Artan teknolojik gereksinmelerle insanoğlunun ihtiyaçları çığ gibi büyümektedir.Mevcut yenilenebilir (Güneş,rüzgar,biogaz,dalga,vb.) veya yenilenemez (Katı yakıtlar,doğalgaz,petrol,vb.)kaynaklar belirli bir yere kadar bu ihtiyaca cevap verebilecek gibi görünebilmektedir.Katı yakıtlı olup da çok kalitesiz kükürt oranı yüksek olup çevre kirletici olan ve radyasyon yayma oranı yüksek kömürlerin de yanması esnasında atmosfere Çernobil kadar (Sigaradan Çernobil nükleer santrali kadar azımsanmayacak bir radyasyonun insanoğluna geçebildiğini ilim adamları ayrıca belirtmişlerdir.) hatırı sayılır ölçüde radyasyon bulutları salınılmaktadır.Ama tabiki bir de nükleer santrallerin atık radyasyon içeren ikincil ürünlerinin saklanma veya gözden çok uzak yerlerde (Yarılanması veya bu esnadaki olan ışıması esnasında) depolanma sorunları da doğal olarak vardır.Bu en baştan kabul edilip planlaması ve organizasyonu zorunlu olarak yapılması gereken (Santralden önceki,ayni elektrikli taşıtlardan önceki şarj dolum istasyonları gibi) elzem bir konudur.Siz kapalı bir garajda,çok iyi havalandırılmayan kapalı bir ortamda (Araç muayene istasyonları hariçtir,özel olarak projelendirilmiştir çünkü) benzinli motor (Jeneratör veya aracı) doğrudan çalıştıramayacağınıza (CO ile zehirlenme riski olduğundan) göre nükleeri de gelişigüzel atıklar açığa çıkaracak ve doğal yaşamı tehdit edecek şekliyle ve insanları doğrudan tehdit edecek şekliyle projelendirmeniz mümkün değildir.Atık sorunu,depolanması veya çok uzak yerlerde insanlara radyasyonu (yarılanma süresi boyunca da ) hiç zarar vermeyecek şekliyle düşünülerek en başından öncelikle bu konu ele alınıp öyle hareket edilmelidir.
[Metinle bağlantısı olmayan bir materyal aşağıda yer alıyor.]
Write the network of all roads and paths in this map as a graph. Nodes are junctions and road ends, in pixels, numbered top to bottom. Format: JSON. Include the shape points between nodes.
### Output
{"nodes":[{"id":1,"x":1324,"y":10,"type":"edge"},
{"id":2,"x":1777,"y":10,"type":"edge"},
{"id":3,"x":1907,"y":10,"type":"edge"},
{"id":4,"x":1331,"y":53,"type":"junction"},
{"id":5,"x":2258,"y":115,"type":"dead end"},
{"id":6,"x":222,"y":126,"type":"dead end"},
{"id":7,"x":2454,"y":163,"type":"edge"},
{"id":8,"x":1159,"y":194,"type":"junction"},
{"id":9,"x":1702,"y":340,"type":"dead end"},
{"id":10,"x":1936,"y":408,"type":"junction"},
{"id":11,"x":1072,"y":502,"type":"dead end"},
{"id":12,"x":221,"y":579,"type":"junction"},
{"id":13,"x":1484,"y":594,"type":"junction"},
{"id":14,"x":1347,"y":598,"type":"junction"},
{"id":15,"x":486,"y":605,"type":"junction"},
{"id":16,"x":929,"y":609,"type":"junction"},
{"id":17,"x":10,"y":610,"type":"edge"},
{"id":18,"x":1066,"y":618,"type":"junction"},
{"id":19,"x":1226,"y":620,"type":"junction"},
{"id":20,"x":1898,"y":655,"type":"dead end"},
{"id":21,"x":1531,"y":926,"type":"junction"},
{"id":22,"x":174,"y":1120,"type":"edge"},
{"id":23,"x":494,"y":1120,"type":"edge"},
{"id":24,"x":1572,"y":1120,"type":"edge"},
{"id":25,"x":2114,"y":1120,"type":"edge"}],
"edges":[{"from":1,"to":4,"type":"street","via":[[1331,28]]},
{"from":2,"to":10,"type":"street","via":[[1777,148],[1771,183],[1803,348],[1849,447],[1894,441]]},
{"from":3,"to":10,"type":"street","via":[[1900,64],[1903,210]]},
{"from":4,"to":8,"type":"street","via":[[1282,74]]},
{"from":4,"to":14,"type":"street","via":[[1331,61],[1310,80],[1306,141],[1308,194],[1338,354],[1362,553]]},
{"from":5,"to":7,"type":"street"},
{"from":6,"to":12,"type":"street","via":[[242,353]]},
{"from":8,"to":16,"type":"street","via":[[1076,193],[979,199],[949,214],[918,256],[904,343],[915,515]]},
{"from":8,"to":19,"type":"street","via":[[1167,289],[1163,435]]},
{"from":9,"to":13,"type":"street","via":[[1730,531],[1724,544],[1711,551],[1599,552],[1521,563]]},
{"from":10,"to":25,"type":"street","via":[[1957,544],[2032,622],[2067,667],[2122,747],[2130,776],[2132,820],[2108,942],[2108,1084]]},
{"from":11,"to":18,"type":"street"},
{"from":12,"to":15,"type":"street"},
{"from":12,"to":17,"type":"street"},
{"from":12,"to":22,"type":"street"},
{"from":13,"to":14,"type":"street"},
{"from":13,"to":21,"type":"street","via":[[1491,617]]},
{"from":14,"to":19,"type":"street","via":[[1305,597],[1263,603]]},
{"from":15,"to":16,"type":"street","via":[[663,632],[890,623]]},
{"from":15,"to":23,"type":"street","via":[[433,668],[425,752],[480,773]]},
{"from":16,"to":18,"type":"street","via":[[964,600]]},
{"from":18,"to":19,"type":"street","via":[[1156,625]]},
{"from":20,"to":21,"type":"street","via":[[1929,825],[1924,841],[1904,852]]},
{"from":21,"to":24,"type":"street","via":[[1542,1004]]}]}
Nükleer santral gerekli emniyet tedbirleri alındıktan sonra kanaatimce kömürle çalışan bir termoelektrik santral kadar risksizdir.Ama yukarıda adı geçen atık depolanması veya çok güvenli yerlere taşınarak emniyetle uzaklaştırılması,işletim sırasında doğal afet veya personel hatası gibi bazı istenmeyen durumlarla oluşabilecek sıradışı olaylara da tam mukavim olabilecek bir alt yapısının,santralin yabancı ülkelerle de tam istişare edildiği sıralarda tam düşünülüp tüm ayrıntılarının açıklığa kavuşturulması da icap etmekteydi.Tüm temennimiz tüm bu ayrıntıların çok ince olarak düşünülüp nükleere geçişin bu manada tam olarak gerçekleşebilmesi yolundadır.Büyüyecek ve kalkınacak bir Türkiye'nin buna şiddetle ihtiyacı var gibi görünüyor.Ama nükleere de gerekli tedbirler alınıp,en ideal şartların sağlandığı ortamda tam karşı olmam hiç söz konusu değildir.Belirli bir seviyeden (Saatten sonra da) Türkiye'nin bu güce ister istemez ihtiyacı da bulunuyor.Yenilenebilir kaynakların belirli bir enerji kapasitesi veya yararlanım (istifade) potansiyeli de her halükarda vardır çünkü.
Geçenlerde personel hatasından tam kaynaklandığı anlaşılan (kendilerini tam sorumlu gören bazılarının istifası ile sonuçlanan) ve tüm Türkiye'yi karanlığa ve üretim kaybına,sonuçta da paha biçilemeyecek üretim zararlarına (Mali kayıplara) yol açan büyük elektrik kesintisinin (31 mart 2015),önemli olan bu elektrik gücünü tam üretmekten ziyade,onu çok doğru ve çok planlı şekillerde yönetebilme (Dağıtım hatlarının kritik durumu gibi) kabiliyetinin,yani sonradan eğitimle kazanılmış mevcut iş gücünün önemini bizlere bir kez daha hatırlatabilmiş de oldu.Kolay gelsin.Saygılarımla.